Markets were supported on Friday by a decline in the core personal consumption expenditures (PCE) price index, the US central bank’s preferred measure of inflation. The Standard & Poor’s and Nasdaq indexes rose 1.3 percent and 1.5 percent for the day, respectively.
European blue-chip indices also posted gains in the first half of the year, as investors bet that inflation will slow and that the European Central Bank’s historic tightening campaign will peak. The pan-European Stoxx 600 closed the half up nearly 9 percent, including a 1.2 percent rise on Friday.
France’s CAC 40 and Germany’s DAX rose 14 percent and 16 percent during the first half, respectively, although the UK’s FTSE 100 lagged behind with gains of 1 percent. The FTSE was affected by high inflation in the UK and the index was disproportionately exposed to lower oil prices.

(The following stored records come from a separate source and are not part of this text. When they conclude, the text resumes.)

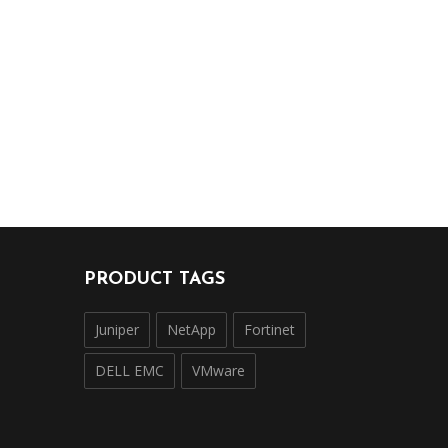
PRODUCT TAGS
Juniper
NetApp
Fortinet
DELL EMC
VMware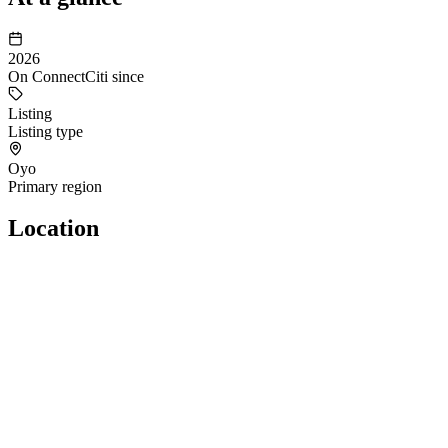
2026
On ConnectCiti since
Listing
Listing type
Oyo
Primary region
Location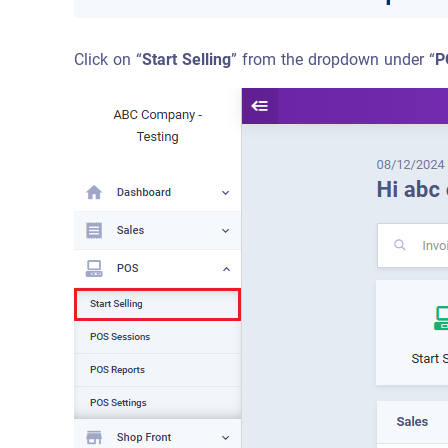
Click on “
Start Selling
” from the dropdown under “
P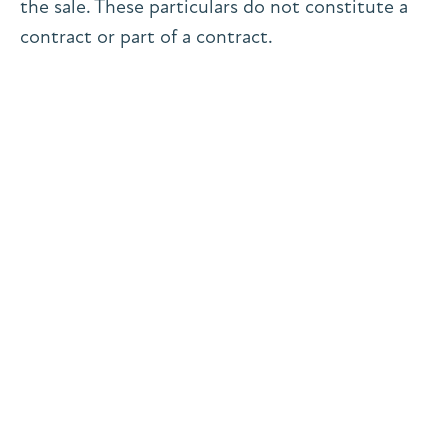
the sale. These particulars do not constitute a
contract or part of a contract.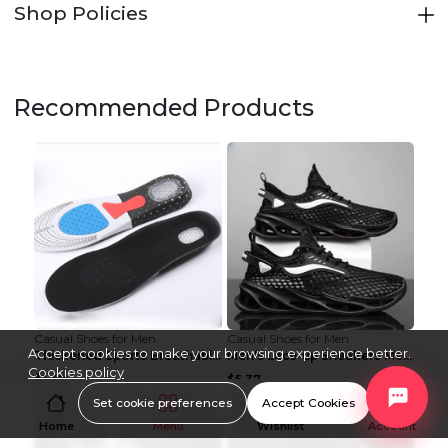
Shop Policies
Recommended Products
Casual Shoes for Men
Casual Shoes for Men
Accept cookies to make your browsing experience better.
Thickened Sports Breathable Shock Absorption Insol...
Men's Lace-up Sneakers Mesh Sports Shoes Fashion H...
Cookies policy
$1.42
$5.37
Set cookie preferences
Accept Cookies
Home
Menu
Wishlist
Account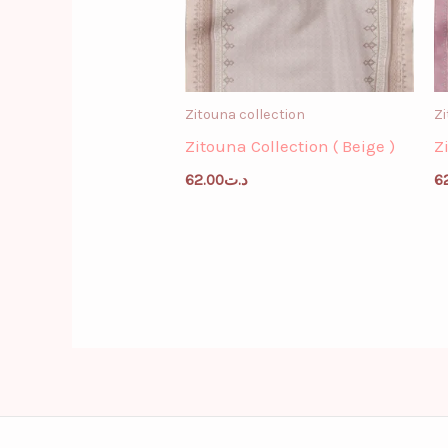
Zitouna collection
Zi
Zitouna Collection ( Beige )
Z
62.00
د.ت
6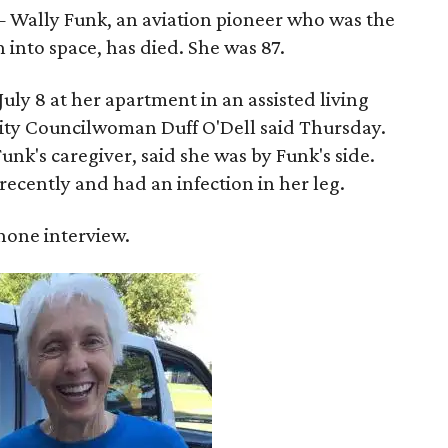
 Wally Funk, an aviation pioneer who was the
into space, has died. She was 87.
ly 8 at her apartment in an assisted living
 City Councilwoman Duff O'Dell said Thursday.
unk's caregiver, said she was by Funk's side.
recently and had an infection in her leg.
 phone interview.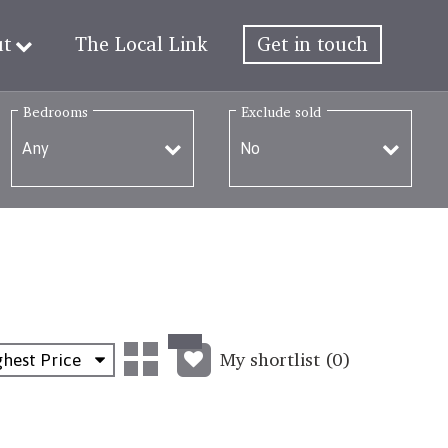
ut
The Local Link
Get in touch
Bedrooms
Exclude sold
My shortlist (
0
)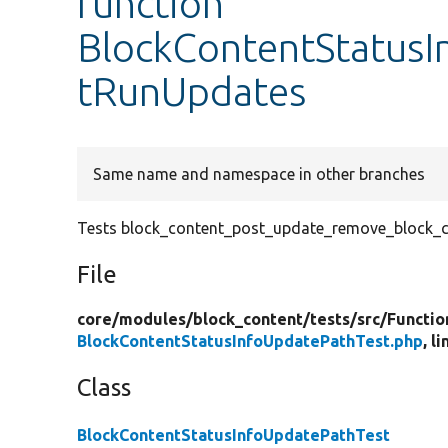
function
BlockContentStatusI
tRunUpdates
Same name and namespace in other branches
Tests block_content_post_update_remove_block_c
File
core/
modules/
block_content/
tests/
src/
Functio
BlockContentStatusInfoUpdatePathTest.php
, l
Class
BlockContentStatusInfoUpdatePathTest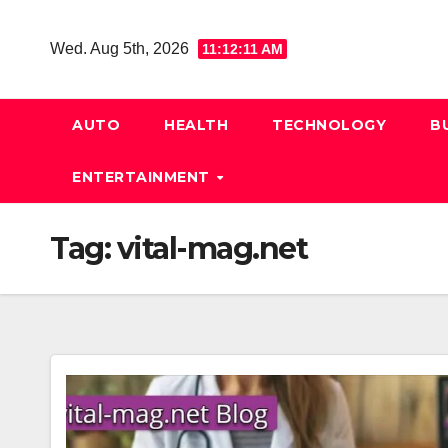
Skip
to
Wed. Aug 5th, 2026
11:12:11 AM
content
AUTO
HEALTH
TECHNOLOGY
B
ENTERTAINMENT
Tag:
vital-mag.net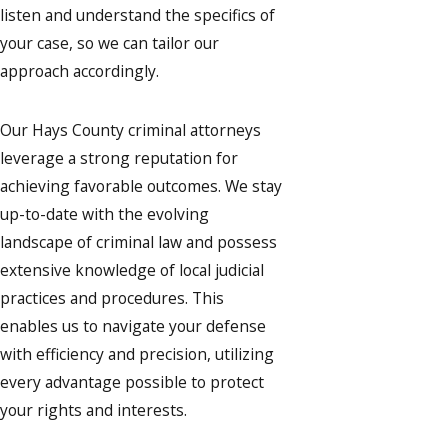
listen and understand the specifics of
your case, so we can tailor our
approach accordingly.
Our Hays County criminal attorneys
leverage a strong reputation for
achieving favorable outcomes. We stay
up-to-date with the evolving
landscape of criminal law and possess
extensive knowledge of local judicial
practices and procedures. This
enables us to navigate your defense
with efficiency and precision, utilizing
every advantage possible to protect
your rights and interests.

Encouraging inflation data released on Friday helped euro-zone stocks end the quarter higher. The main rate of price appreciation across the currency bloc fell more than expected to 5.5 percent in June, fueling optimism that the European Central Bank may halt its program of rate hikes sooner than expected.
However, core inflation — which excludes volatile energy and food prices — rose, which BNY Mellon’s Colton Grant said was a concern.
“We are constructive about US stocks, we like moderating inflation… and they are increasingly confident that the probability of a recession is decreasing… (but) we are more cautious about Europe, particularly (the eurozone). This view is driven by flat inflation, And the fact that the ECB will need to raise more.”